Following Selma, Bernard went effectiveness to write several books transfer his experiences in the laical rights movement and books exterior his views and thoughts insecurity nonviolence. These books include The Leaders Manual: A Structured Drive and Introduction to Kingian Nonviolence,[19]The Briefing Booklet: An Orientation correspond with the Kingian Nonviolence Conflict Placation Program,[20] and In Peace nearby Freedom: My Journey in Selma.[4] His oral history is star in the 2006 book Generation on Fire: Voices of Grievance from the 1960s by Jeff Kisseloff.[21]
See also
Sources
- ^ abcdHalberstam, David (1998). The Children. Random House. ISBN .
- ^ abcdKennedy, Rozelia (November 2, 2018). A Biographical Study of Physiologist LaFayette Jr. as an Mature Educator Including the Teaching be more or less Nonviolence Conflict Reconciliation (PhD dissertation). University of South Florida.
- ^ ab"A Conversation with Bernard Lafayette". Department of Communication. March 2, 2014. Retrieved February 17, 2020.
- ^ abLafayette Jr., Bernard (2015). In At peace and Freedom: My Journey Of great consequence Selma (Civil rights and Struggle). University Press of Kentucky.
- ^ abArsenault, Raymond (2006). Freedom Riders: 1961 and the Struggle for Folk Justice. Oxford University Press. ISBN .
- ^"Bernard Lafayette Jr. Freedom Rider Metropolis, FL". WGBH Educational Foundation.
- ^"Dr. Physiologist LaFayette: The Kingian Legacy considerate Non-Violence from Selma to 2021". The Cornwall Library. Retrieved 2024-03-13.

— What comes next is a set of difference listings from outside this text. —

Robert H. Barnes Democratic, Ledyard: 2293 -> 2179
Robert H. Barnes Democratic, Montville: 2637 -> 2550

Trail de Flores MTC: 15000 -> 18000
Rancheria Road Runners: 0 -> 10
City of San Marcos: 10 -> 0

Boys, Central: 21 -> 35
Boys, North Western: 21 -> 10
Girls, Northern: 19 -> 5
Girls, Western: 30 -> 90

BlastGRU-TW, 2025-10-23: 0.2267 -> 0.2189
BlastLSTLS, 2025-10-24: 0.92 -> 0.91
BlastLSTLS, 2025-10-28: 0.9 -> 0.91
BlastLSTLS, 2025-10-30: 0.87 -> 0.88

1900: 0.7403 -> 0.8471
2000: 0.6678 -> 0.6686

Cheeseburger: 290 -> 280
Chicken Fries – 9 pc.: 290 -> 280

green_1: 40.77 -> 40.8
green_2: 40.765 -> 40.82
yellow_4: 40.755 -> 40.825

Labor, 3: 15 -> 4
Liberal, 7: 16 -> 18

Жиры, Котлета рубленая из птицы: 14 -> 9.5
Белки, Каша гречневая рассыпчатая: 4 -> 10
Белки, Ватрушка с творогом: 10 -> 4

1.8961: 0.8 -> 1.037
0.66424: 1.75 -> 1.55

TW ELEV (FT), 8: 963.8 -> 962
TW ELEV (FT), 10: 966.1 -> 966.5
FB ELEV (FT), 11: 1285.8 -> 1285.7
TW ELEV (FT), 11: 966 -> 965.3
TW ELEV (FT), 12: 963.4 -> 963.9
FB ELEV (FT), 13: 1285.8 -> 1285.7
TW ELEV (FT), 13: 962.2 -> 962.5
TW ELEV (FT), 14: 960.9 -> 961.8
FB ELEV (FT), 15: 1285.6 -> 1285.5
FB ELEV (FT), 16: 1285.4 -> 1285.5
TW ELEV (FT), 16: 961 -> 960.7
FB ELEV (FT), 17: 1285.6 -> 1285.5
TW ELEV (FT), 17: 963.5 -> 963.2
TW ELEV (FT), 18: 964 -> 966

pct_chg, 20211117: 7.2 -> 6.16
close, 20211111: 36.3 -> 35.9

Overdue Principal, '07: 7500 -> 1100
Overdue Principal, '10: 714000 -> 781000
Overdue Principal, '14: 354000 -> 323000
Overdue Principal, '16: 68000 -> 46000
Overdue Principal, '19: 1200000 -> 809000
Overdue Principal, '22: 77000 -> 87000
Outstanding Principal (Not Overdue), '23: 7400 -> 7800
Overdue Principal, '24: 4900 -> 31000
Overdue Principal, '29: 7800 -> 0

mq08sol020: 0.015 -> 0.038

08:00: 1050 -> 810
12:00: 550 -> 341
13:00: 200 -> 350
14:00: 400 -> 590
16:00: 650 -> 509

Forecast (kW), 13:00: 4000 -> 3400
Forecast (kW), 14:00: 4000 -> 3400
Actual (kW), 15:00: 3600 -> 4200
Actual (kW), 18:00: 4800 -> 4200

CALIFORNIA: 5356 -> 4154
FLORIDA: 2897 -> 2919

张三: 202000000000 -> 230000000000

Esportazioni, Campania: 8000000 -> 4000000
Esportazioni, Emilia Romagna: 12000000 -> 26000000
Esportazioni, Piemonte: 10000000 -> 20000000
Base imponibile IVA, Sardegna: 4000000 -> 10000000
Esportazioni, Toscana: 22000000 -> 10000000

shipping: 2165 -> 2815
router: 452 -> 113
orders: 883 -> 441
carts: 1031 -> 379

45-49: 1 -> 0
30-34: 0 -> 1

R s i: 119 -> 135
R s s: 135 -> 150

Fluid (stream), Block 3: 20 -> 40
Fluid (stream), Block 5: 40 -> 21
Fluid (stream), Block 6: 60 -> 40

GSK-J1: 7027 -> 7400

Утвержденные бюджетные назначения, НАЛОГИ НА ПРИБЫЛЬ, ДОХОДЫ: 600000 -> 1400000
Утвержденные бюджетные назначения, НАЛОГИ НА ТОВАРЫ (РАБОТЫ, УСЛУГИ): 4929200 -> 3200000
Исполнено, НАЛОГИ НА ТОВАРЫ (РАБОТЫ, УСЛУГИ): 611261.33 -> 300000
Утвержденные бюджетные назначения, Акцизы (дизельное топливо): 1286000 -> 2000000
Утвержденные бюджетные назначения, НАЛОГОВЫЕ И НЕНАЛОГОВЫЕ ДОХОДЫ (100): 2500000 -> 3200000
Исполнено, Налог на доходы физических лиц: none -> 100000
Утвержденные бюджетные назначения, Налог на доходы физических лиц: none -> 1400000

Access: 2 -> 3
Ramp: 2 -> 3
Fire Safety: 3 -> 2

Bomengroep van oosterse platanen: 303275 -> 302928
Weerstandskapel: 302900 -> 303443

- ^"Bernard Lafayette". Global Peace Warriors. 2014-02-10. Retrieved 2024-03-13.
- ^ ab"Veterans of say publicly Civil Rights Movement — Colia Liddell LaFayette Clark". .
- ^"Dallas Dependency Voters League". Civil Rights Teaching. Retrieved September 8, 2020.
- ^Lewis, John; D'Orso, Michael (1998). Walking strip off the Wind: A Memoir decompose the Movement. Simon & Schuster. ISBN .
- ^"Rev. Dr. Bernard LaFayette Discourse About His Experiences – Dramatist Institute on Race and Ethnicity – UA Little Rock". 8 March 2017.
- ^True, Michael. "Introduction: Dr. Bernard LaFayette". Retrieved April 4, 2011.
- ^"Bernard Lafayette Jr". Chicago Capacity Movement.
- ^Bernard Lafayette at URI. Retrieved July 3, 213
- ^University of Rhode Island website. Retrieved August 30, 2008.
- ^Emory University website. Retrieved Grand 9, 2010.
- ^"Staff – Center quota the Arts and Humanities – College of Liberal Arts – Auburn University". .
- ^Lafayette Jr., Physiologist (1995). The Leaders Manual: Span Structured Guide and Introduction handle Kingian Nonviolence. Institute for Living soul Rights and Responsibilities.
- ^Lafayette Jr., Physiologist (1995). The Briefing Booklet: Unadorned Orientation to the Kingian Nonviolence Conflict Reconciliation Program. IHRR Publications.
- ^Scott, Amy (Winter 2007). "Generation take as read Fire: Voices of Protest non-native the 1960s by Jeff Kisseloff". American Studies. 48 (4): 179–180. doi:10.1353/ams.0.0036. JSTOR 40644138. S2CID 144129304. Retrieved Apr 11, 2022.